Labour’s farm tax is pure class war
Socialists targeting landowners is nothing new, but don’t expect the countryside to take Labour’s punitive farm tax lying down, says James Price
“Buy land – they ain’t making any more of it”. With apologies to the Dutch and their reclamation efforts, this has been solid investment advice for a long time.
But that’s about to change. Not content with increasing taxes, increasing borrowing, and spreading a general sense of doom across Britain, Chancellor Rachel Reeves has also determined that the Great British family farm must suffer, too. Apparently the government ‘can’t afford not’ to remove the inheritance tax relief that has enabled farms to be passed down through the generations. This relief will now be capped at £1m and 20 per cent charged on agricultural property in excess of this.
Worrying ignorance
This betrays a worrying ignorance of how farming actually works Many genuine food-producing farms will have large assets and land holdings, but very slim profit margins. These farmers are not wealthy and their children are now facing the very real prospect of having to sell ancestral land. That’s not only devastating for them personally, but a threat to food security.
Few have done more to highlight the harsh reality of rural life than Jeremy Clarkson. The policy has led him to dub Reeves “the most stupid, blinkered idiot ever to occupy No 11”. Meanwhile, NFU president Tom Bradshaw has said: “Let’s not sugar-coat this, every penny the Chancellor saves from this will come directly from the next generation having to break-up their family farm.”
Jeremy Clarkson has called Reeves “the most stupid, blinkered idiot ever to occupy No 11”
Why then, are Reeves and the environment secretary, Steve Reed, so deaf to this plight? Reed is on record as saying, quite callously, that farmers will have to “learn to do more with less”. I fear that this comes down to pure class warfare.
Socialists have long been suspicious of landowners – a trend which found its fullest expression in the Soviet Union’s forced collectivisation of agriculture in the 30s.
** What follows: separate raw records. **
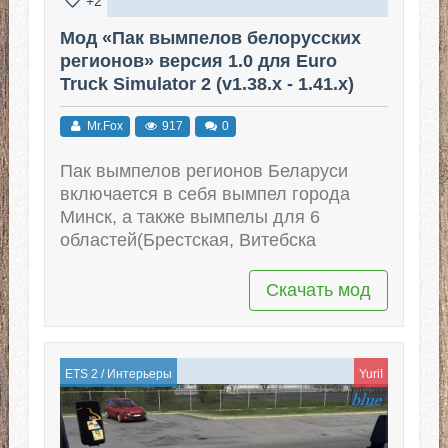
+2
Мод «Пак вымпелов белорусских
регионов» версия 1.0 для Euro
Truck Simulator 2 (v1.38.x - 1.41.x)
Mr.Fox
917
0
Пак вымпелов регионов Беларуси
включается в себя вымпел города
Минск, а также вымпелы для 6
областей(Брестская, Витебска
Скачать мод
ETS 2
/
Интерьеры
YuriI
This was explicitly framed as an effort to liquidate the kulaks – affluent peasants who Stalin regarded as opposed to his regime. The end, and inevitable, result of ‘dekulakisation’ was despair and famine.
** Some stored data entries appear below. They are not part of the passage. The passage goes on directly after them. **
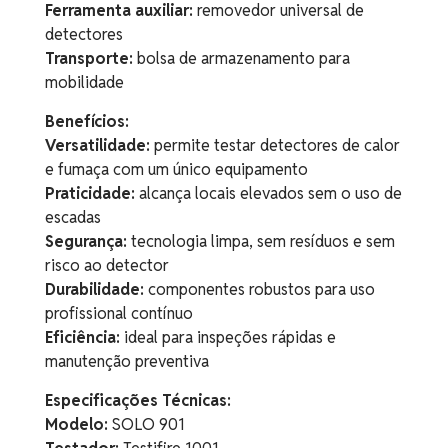
Ferramenta auxiliar:
removedor universal de
detectores
Transporte:
bolsa de armazenamento para
mobilidade
Benefícios:
Versatilidade:
permite testar detectores de calor
e fumaça com um único equipamento
Praticidade:
alcança locais elevados sem o uso de
escadas
Segurança:
tecnologia limpa, sem resíduos e sem
risco ao detector
Durabilidade:
componentes robustos para uso
profissional contínuo
Eficiência:
ideal para inspeções rápidas e
manutenção preventiva
Especificações Técnicas:
Modelo:
SOLO 901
Labour governments are nowhere near so extreme, but no less motivated by class hatred. Just as Tony Blair targeted country pursuits like fox hunting, this government wants to go after the aristocrats and billionaires it wrongly believes own all the land in Britain. This also explains their disastrous VAT hike on Britain’s world-beating independent school sector, as well as the punitive tax raids on capital gains. But it is ordinary farmers – the very definition of ‘working people’ – who will be caught in the crossfire. Many will end up selling their land to international conglomerates who will stick solar panels all over it. Great news for the likes of Red Ed, less so for anyone moved by notions of England’s green and pleasant land.
There is another historical example that should give Labour pause: the Xiaogong farmers in China. Suffering under the collectivisations of Mao and the ensuing starvation, these farmers agreed a secret pact to ignore the communist diktats and grant each family its own plot of land. If a family grew a lot of food, they could keep some of the harvest. It was the same land and the same equipment, all that changed was the incentives. “We all secretly competed,” recalled farmer Yen Jingchang, “everyone wanted to produce more than the next person.”
At the end of the season, their harvest was bigger than the last five years combined.
That huge harvest gave them away, and it was only thanks to the ascendancy of the reforming premier Deng Xiaoping that they were celebrated instead of shot. This powerful example shows the importance of ownership to output.
Britain’s pastures are in danger, but you can bet the farm that the countryside won’t take it lying down.